_Problem to work on_: A faithful copy of the entries, without any pictures, is what is needed here.

[Extracted information — start]

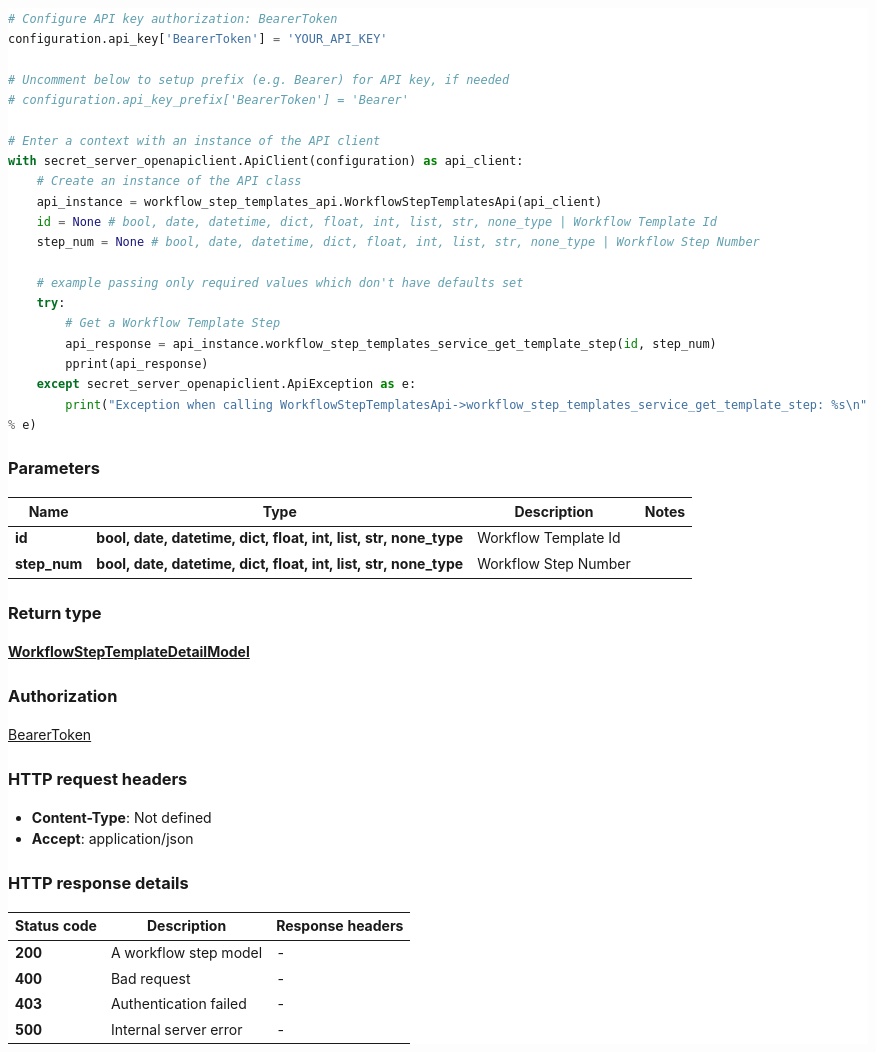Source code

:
 ```python
# Configure API key authorization: BearerToken
configuration.api_key['BearerToken'] = 'YOUR_API_KEY'

# Uncomment below to setup prefix (e.g. Bearer) for API key, if needed
# configuration.api_key_prefix['BearerToken'] = 'Bearer'

# Enter a context with an instance of the API client
with secret_server_openapiclient.ApiClient(configuration) as api_client:
    # Create an instance of the API class
    api_instance = workflow_step_templates_api.WorkflowStepTemplatesApi(api_client)
    id = None # bool, date, datetime, dict, float, int, list, str, none_type | Workflow Template Id
    step_num = None # bool, date, datetime, dict, float, int, list, str, none_type | Workflow Step Number

    # example passing only required values which don't have defaults set
    try:
        # Get a Workflow Template Step
        api_response = api_instance.workflow_step_templates_service_get_template_step(id, step_num)
        pprint(api_response)
    except secret_server_openapiclient.ApiException as e:
        print("Exception when calling WorkflowStepTemplatesApi->workflow_step_templates_service_get_template_step: %s\n" % e)
```


### Parameters

Name | Type | Description  | Notes
------------- | ------------- | ------------- | -------------
 **id** | **bool, date, datetime, dict, float, int, list, str, none_type**| Workflow Template Id |
 **step_num** | **bool, date, datetime, dict, float, int, list, str, none_type**| Workflow Step Number |

### Return type

[**WorkflowStepTemplateDetailModel**](WorkflowStepTemplateDetailModel.md)

### Authorization

[BearerToken](../README.md#BearerToken)

### HTTP request headers

 - **Content-Type**: Not defined
 - **Accept**: application/json


### HTTP response details

| Status code | Description | Response headers |
|-------------|-------------|------------------|
**200** | A workflow step model |  -  |
**400** | Bad request |  -  |
**403** | Authentication failed |  -  |
**500** | Internal server error |  -  |
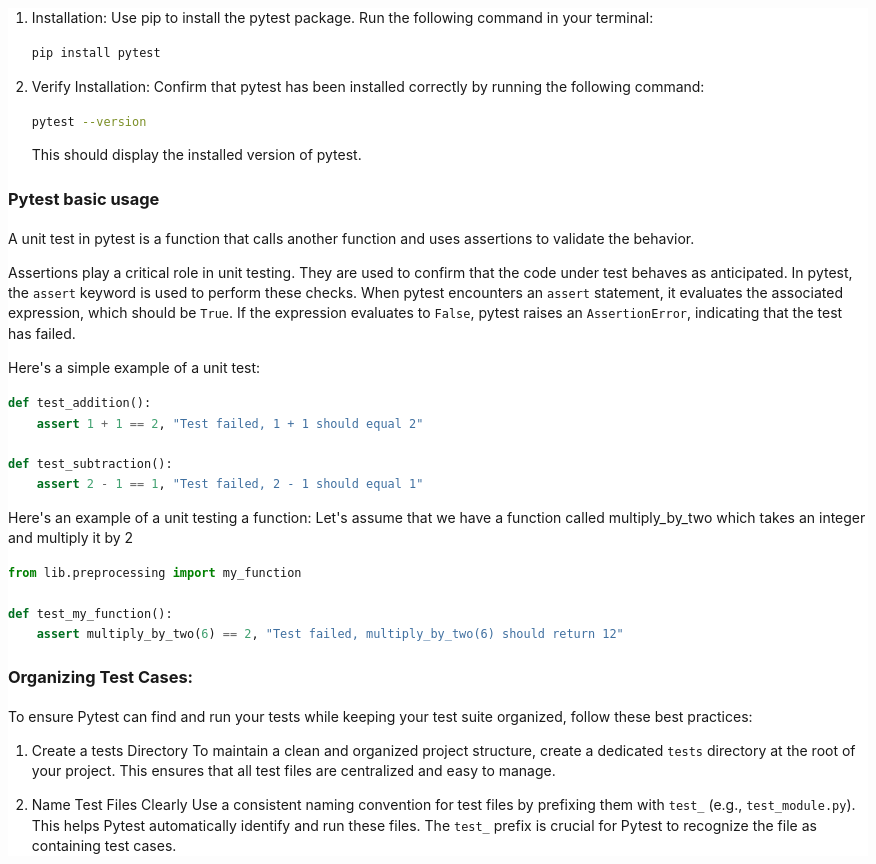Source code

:   1. Installation:
     Use pip to install the pytest package. Run the following command in your terminal:
     ```bash
     pip install pytest
     ```

  2. Verify Installation:
     Confirm that pytest has been installed correctly by running the following command:
     ```bash
     pytest --version
     ```
     This should display the installed version of pytest.



### Pytest basic usage
A unit test in pytest is a function that calls another function and uses assertions to validate the behavior.

Assertions play a critical role in unit testing. They are used to confirm that the code under test behaves as anticipated. In pytest, the `assert` keyword is used to perform these checks. When pytest encounters an `assert` statement, it evaluates the associated expression, which should be `True`. If the expression evaluates to `False`, pytest raises an `AssertionError`, indicating that the test has failed.

Here's a simple example of a unit test:
```python
def test_addition():
    assert 1 + 1 == 2, "Test failed, 1 + 1 should equal 2"

def test_subtraction():
    assert 2 - 1 == 1, "Test failed, 2 - 1 should equal 1"
```

Here's an example of a unit testing a function:
Let's assume that we have a function called multiply_by_two which takes an integer and multiply it by 2

```python
from lib.preprocessing import my_function

def test_my_function():
    assert multiply_by_two(6) == 2, "Test failed, multiply_by_two(6) should return 12"
```


### Organizing Test Cases:

To ensure Pytest can find and run your tests while keeping your test suite organized, follow these best practices:

1.	Create a tests Directory
To maintain a clean and organized project structure, create a dedicated `tests` directory at the root of your project. This ensures that all test files are centralized and easy to manage.

2.	Name Test Files Clearly
Use a consistent naming convention for test files by prefixing them with `test_` (e.g., `test_module.py`). This helps Pytest automatically identify and run these files. The `test_` prefix is crucial for Pytest to recognize the file as containing test cases.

[Extracted information — finish]

_Task result_:
Source code

:
 ```python
# Configure API key authorization: BearerToken
configuration.api_key['BearerToken'] = 'YOUR_API_KEY'

# Uncomment below to setup prefix (e.g. Bearer) for API key, if needed
# configuration.api_key_prefix['BearerToken'] = 'Bearer'

# Enter a context with an instance of the API client
with secret_server_openapiclient.ApiClient(configuration) as api_client:
    # Create an instance of the API class
    api_instance = workflow_step_templates_api.WorkflowStepTemplatesApi(api_client)
    id = None # bool, date, datetime, dict, float, int, list, str, none_type | Workflow Template Id
    step_num = None # bool, date, datetime, dict, float, int, list, str, none_type | Workflow Step Number

    # example passing only required values which don't have defaults set
    try:
        # Get a Workflow Template Step
        api_response = api_instance.workflow_step_templates_service_get_template_step(id, step_num)
        pprint(api_response)
    except secret_server_openapiclient.ApiException as e:
        print("Exception when calling WorkflowStepTemplatesApi->workflow_step_templates_service_get_template_step: %s\n" % e)
```


### Parameters

Name | Type | Description  | Notes
------------- | ------------- | ------------- | -------------
 **id** | **bool, date, datetime, dict, float, int, list, str, none_type**| Workflow Template Id |
 **step_num** | **bool, date, datetime, dict, float, int, list, str, none_type**| Workflow Step Number |

### Return type

[**WorkflowStepTemplateDetailModel**](WorkflowStepTemplateDetailModel.md)

### Authorization

[BearerToken](../README.md#BearerToken)

### HTTP request headers

 - **Content-Type**: Not defined
 - **Accept**: application/json


### HTTP response details

| Status code | Description | Response headers |
|-------------|-------------|------------------|
**200** | A workflow step model |  -  |
**400** | Bad request |  -  |
**403** | Authentication failed |  -  |
**500** | Internal server error |  -  |
Source code

:   1. Installation:
     Use pip to install the pytest package. Run the following command in your terminal:
     ```bash
     pip install pytest
     ```

  2. Verify Installation:
     Confirm that pytest has been installed correctly by running the following command:
     ```bash
     pytest --version
     ```
     This should display the installed version of pytest.



### Pytest basic usage
A unit test in pytest is a function that calls another function and uses assertions to validate the behavior.

Assertions play a critical role in unit testing. They are used to confirm that the code under test behaves as anticipated. In pytest, the `assert` keyword is used to perform these checks. When pytest encounters an `assert` statement, it evaluates the associated expression, which should be `True`. If the expression evaluates to `False`, pytest raises an `AssertionError`, indicating that the test has failed.

Here's a simple example of a unit test:
```python
def test_addition():
    assert 1 + 1 == 2, "Test failed, 1 + 1 should equal 2"

def test_subtraction():
    assert 2 - 1 == 1, "Test failed, 2 - 1 should equal 1"
```

Here's an example of a unit testing a function:
Let's assume that we have a function called multiply_by_two which takes an integer and multiply it by 2

```python
from lib.preprocessing import my_function

def test_my_function():
    assert multiply_by_two(6) == 2, "Test failed, multiply_by_two(6) should return 12"
```


### Organizing Test Cases:

To ensure Pytest can find and run your tests while keeping your test suite organized, follow these best practices:

1.	Create a tests Directory
To maintain a clean and organized project structure, create a dedicated `tests` directory at the root of your project. This ensures that all test files are centralized and easy to manage.

2.	Name Test Files Clearly
Use a consistent naming convention for test files by prefixing them with `test_` (e.g., `test_module.py`). This helps Pytest automatically identify and run these files. The `test_` prefix is crucial for Pytest to recognize the file as containing test cases.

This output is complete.